Con­fesso: já tive a minha ilha deserta. A mais deserta das minhas filhas foi a do Mus­sulo, à frente de Luanda, quando lá vol­tei, em 86. O filme era o de uma guerra civil de silên­cio e ago­nia. No Mus­sulo, onde, com ele a mulher, filhas e amigos, me levou o meu avilo Jorge,  havia ecos da velha canção, Res­sur­rei­ção, cantada por Diá Kimu­ezo e nem uma nota de Coney Island Baby de Tom Waits. O lauto lusi­tano almoço pediu sesta e dormi na imó­vel água tépida entre o Mus­sulo e a costa — amnió­tica doçura, a de assim dei­tado, dor­mir den­tro da água do mar. Acordaram-me os pei­xes a fazer-me cóce­gas nos pés. Depois, fui sozi­nho, linha recta até ao outro lado, o do oce­ano. A sufo­cante ilha deserta, um cheiro intenso e bom, de peixe seco e man­di­oca assada. Um cheiro quente, espesso, cheiro dessa estóica huma­ni­dade que nem sabe o que epi­cu­rismo seja, dizia-me o que sem­pre soube, que em nenhuma ilha se está sozi­nho. Sentei-me com o homem sozi­nho, um velho pes­ca­dor. Com a infi­nita gen­ti­leza de um cota, meu mais velho, dizia-me, xé minino. E falá­mos. Tá mau, nem madeira, nem alca­trão, nesses anos de má guerra só tinha cola, rede e umas ras­pas com que tapava rachas da canoa de ir à pesca. Não se quei­xava nem pedia. Dizia só, xé minino, com uma sere­ni­dade de Quin­tus Hora­tius Flac­cus. Como o romano, tam­bém este ango­lano, nobre e inde­pen­dente, fora filho ou neto de escravo liberto. Estava ali sen­tado, como Horá­cio em Tibur, uma canoa a sua poe­sia, a sua casa de campo uma ilha. Uma ilha aperta-se-nos à cabeça como as deses­pe­ra­das mãos do nosso amor e, sem dar­mos conta, já somos Robin­son Crusoé.

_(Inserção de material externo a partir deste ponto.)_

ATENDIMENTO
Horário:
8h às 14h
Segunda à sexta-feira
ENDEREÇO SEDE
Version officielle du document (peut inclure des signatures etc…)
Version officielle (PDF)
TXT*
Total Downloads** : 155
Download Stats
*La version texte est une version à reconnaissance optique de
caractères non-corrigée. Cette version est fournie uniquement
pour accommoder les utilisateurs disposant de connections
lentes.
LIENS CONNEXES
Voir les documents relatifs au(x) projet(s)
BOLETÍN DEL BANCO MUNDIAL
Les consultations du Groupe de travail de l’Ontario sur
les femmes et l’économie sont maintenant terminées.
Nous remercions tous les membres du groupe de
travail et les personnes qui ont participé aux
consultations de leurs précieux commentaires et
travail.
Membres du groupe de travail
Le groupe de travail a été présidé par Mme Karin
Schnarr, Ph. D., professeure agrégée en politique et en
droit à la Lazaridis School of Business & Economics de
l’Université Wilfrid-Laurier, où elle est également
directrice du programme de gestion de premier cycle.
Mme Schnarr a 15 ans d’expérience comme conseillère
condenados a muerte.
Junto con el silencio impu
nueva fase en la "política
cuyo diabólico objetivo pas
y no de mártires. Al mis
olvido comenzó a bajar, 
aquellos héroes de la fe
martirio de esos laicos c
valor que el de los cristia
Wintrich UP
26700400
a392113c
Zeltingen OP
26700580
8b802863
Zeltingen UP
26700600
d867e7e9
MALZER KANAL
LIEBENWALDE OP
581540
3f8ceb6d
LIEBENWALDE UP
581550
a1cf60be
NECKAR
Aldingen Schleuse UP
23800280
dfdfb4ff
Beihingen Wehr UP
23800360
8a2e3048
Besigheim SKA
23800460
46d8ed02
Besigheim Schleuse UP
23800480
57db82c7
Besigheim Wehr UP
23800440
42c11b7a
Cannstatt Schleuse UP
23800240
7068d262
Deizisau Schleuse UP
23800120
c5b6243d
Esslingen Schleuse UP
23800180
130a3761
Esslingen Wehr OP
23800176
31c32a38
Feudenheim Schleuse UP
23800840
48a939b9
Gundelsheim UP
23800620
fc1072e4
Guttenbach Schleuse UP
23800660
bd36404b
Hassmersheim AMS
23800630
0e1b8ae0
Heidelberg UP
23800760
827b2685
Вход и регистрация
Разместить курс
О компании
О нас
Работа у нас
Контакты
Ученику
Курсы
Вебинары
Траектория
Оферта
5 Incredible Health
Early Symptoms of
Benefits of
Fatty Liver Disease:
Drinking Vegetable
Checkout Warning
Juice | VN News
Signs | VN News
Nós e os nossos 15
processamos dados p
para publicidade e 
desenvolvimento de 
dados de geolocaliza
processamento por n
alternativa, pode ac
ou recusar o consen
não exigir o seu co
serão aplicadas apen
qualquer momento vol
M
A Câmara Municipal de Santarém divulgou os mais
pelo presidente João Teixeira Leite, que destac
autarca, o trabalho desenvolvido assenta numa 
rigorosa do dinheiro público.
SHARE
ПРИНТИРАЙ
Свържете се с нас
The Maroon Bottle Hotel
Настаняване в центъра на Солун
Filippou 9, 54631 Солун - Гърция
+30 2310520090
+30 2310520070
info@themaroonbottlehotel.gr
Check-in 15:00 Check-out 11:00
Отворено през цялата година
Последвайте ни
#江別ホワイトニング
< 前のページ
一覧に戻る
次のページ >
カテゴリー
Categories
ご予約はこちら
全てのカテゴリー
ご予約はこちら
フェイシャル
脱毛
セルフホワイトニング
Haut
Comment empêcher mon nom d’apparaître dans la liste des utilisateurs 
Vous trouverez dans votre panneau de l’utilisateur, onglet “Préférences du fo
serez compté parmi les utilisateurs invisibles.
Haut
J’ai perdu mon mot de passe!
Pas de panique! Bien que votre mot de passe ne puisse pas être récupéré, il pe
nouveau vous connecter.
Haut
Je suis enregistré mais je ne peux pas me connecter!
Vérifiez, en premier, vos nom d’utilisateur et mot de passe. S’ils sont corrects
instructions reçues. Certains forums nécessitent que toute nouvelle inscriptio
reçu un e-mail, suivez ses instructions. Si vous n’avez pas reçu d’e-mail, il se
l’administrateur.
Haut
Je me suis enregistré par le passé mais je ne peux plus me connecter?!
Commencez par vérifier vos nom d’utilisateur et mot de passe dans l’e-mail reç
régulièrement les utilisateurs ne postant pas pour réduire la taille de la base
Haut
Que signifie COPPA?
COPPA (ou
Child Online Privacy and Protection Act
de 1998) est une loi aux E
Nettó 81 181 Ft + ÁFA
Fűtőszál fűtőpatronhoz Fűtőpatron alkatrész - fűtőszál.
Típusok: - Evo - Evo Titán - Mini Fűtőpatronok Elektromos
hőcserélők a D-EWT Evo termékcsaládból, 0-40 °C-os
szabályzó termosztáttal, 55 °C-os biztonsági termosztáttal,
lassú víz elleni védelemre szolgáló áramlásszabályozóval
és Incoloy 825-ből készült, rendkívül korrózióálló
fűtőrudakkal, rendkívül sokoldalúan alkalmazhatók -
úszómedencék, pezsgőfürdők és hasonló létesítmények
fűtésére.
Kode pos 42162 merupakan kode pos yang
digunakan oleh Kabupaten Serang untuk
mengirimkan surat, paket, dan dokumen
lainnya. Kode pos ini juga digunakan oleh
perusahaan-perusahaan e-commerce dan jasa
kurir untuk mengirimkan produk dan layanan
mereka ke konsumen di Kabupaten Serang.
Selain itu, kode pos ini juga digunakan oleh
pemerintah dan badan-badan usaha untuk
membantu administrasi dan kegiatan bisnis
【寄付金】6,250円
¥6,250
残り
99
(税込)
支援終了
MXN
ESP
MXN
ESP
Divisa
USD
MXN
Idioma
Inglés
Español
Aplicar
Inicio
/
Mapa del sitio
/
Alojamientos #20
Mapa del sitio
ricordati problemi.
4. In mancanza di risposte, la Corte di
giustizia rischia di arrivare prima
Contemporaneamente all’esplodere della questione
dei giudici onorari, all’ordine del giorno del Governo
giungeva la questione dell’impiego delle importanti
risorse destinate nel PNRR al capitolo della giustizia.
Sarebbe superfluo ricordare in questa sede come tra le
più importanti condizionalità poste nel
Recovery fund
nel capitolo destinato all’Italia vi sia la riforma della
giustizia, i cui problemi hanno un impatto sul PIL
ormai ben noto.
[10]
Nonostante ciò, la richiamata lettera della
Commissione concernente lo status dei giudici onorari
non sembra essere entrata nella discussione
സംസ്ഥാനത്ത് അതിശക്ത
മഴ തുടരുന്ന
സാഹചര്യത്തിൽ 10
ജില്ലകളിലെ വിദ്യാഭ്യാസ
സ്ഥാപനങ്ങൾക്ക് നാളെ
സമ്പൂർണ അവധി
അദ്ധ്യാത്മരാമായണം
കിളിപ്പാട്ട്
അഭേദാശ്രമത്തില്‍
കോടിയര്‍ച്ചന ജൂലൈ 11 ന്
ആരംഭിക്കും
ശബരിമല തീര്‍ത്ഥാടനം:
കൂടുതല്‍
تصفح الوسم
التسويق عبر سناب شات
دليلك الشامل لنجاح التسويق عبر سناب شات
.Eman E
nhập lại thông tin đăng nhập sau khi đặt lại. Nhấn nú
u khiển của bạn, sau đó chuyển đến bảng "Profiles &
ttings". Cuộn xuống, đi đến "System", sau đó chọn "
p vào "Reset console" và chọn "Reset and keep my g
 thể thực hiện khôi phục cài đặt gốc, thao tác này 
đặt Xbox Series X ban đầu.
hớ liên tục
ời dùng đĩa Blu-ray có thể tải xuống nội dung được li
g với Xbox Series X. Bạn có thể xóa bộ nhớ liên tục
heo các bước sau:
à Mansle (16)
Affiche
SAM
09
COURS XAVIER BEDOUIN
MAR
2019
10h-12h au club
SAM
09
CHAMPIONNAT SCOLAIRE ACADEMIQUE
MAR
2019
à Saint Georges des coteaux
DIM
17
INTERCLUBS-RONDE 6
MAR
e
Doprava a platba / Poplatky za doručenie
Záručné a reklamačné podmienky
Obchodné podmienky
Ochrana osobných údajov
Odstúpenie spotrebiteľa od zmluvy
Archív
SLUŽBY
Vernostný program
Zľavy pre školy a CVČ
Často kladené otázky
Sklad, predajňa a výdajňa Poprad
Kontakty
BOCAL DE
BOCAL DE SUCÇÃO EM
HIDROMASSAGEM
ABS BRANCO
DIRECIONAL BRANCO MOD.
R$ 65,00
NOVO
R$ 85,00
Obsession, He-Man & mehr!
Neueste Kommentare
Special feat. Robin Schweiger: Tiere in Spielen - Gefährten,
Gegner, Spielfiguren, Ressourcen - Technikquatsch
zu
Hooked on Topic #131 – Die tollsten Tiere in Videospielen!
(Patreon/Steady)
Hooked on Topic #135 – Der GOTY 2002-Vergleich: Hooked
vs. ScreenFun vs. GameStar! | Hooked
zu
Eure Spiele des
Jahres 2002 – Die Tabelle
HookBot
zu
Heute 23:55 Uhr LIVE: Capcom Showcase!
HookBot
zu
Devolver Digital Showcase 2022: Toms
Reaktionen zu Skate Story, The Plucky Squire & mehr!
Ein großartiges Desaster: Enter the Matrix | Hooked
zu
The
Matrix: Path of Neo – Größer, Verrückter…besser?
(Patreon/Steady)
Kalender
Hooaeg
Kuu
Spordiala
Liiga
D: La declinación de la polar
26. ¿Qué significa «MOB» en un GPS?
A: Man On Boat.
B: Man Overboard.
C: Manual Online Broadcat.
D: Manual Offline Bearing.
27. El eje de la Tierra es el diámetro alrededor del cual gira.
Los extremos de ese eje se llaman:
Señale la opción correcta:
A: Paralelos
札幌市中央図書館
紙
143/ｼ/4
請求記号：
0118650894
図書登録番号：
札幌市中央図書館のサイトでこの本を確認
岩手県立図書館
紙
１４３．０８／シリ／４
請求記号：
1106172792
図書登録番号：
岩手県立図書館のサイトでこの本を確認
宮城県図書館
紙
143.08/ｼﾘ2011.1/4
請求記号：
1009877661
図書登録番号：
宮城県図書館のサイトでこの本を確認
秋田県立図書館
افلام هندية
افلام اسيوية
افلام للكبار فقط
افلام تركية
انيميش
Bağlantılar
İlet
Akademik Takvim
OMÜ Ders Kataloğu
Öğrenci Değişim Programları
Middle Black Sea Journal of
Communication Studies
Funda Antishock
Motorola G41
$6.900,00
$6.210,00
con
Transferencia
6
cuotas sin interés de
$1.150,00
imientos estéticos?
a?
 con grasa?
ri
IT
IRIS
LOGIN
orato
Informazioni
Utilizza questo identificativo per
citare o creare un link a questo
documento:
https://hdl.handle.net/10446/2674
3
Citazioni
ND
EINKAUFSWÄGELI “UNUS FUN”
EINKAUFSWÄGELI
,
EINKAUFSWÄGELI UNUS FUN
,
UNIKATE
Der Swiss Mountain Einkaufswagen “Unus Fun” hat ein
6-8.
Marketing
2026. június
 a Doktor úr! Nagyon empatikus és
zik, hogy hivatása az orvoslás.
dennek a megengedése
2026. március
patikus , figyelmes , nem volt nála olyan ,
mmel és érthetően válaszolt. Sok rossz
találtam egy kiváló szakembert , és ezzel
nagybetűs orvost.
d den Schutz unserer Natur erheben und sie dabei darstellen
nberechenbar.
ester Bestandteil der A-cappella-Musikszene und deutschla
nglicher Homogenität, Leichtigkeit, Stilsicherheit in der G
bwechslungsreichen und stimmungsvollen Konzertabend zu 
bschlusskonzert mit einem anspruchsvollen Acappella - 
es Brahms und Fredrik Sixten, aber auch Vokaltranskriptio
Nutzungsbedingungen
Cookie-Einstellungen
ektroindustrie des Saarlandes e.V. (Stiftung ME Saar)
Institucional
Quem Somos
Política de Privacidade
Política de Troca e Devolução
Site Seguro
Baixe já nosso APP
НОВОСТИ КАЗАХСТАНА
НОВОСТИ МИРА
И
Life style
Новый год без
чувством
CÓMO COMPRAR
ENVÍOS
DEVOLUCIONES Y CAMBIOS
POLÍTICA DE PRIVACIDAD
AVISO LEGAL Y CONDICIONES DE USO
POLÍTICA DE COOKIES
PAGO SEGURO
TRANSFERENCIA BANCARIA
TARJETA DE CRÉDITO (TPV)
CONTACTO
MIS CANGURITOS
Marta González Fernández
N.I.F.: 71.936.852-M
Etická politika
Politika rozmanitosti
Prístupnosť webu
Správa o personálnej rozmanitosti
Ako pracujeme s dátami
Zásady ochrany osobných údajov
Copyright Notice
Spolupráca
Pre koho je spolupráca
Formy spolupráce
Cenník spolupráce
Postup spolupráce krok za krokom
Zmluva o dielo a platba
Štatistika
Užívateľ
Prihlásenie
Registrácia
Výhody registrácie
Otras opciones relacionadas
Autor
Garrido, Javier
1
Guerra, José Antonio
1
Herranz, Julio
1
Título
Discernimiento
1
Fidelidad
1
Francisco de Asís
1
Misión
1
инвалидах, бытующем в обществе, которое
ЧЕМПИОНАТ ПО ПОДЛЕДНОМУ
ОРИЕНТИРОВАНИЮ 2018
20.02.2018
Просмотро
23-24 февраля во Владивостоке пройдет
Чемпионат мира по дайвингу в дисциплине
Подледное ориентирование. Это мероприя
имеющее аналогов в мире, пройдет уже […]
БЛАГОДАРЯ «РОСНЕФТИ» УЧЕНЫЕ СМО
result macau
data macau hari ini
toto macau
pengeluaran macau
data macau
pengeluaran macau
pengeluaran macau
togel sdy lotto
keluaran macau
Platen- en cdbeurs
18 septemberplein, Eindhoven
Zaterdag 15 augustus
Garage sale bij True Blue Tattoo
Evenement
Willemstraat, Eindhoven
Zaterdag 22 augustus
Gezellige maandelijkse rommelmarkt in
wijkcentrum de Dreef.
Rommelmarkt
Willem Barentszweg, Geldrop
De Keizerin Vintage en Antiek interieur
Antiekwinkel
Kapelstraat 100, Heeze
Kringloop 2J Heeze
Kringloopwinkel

2 thoughts on “A ilha deserta”

  1. Bela praia sim senhor, ao Mussulo só fui uma vez, quando fui para Angola e em trânsito para Benguela, em Dezembro de 87. Em Benguela também tínhamos belas praias, além da Morena, a Baía Azul maravilhosa de águas azuis turquesa e a mais intimista da Caotinha, além da Baía Farta menos cosmopolita com suas fábricas de caranguejos gigantes, bons para degustar umas Heineken bem fresquinhas.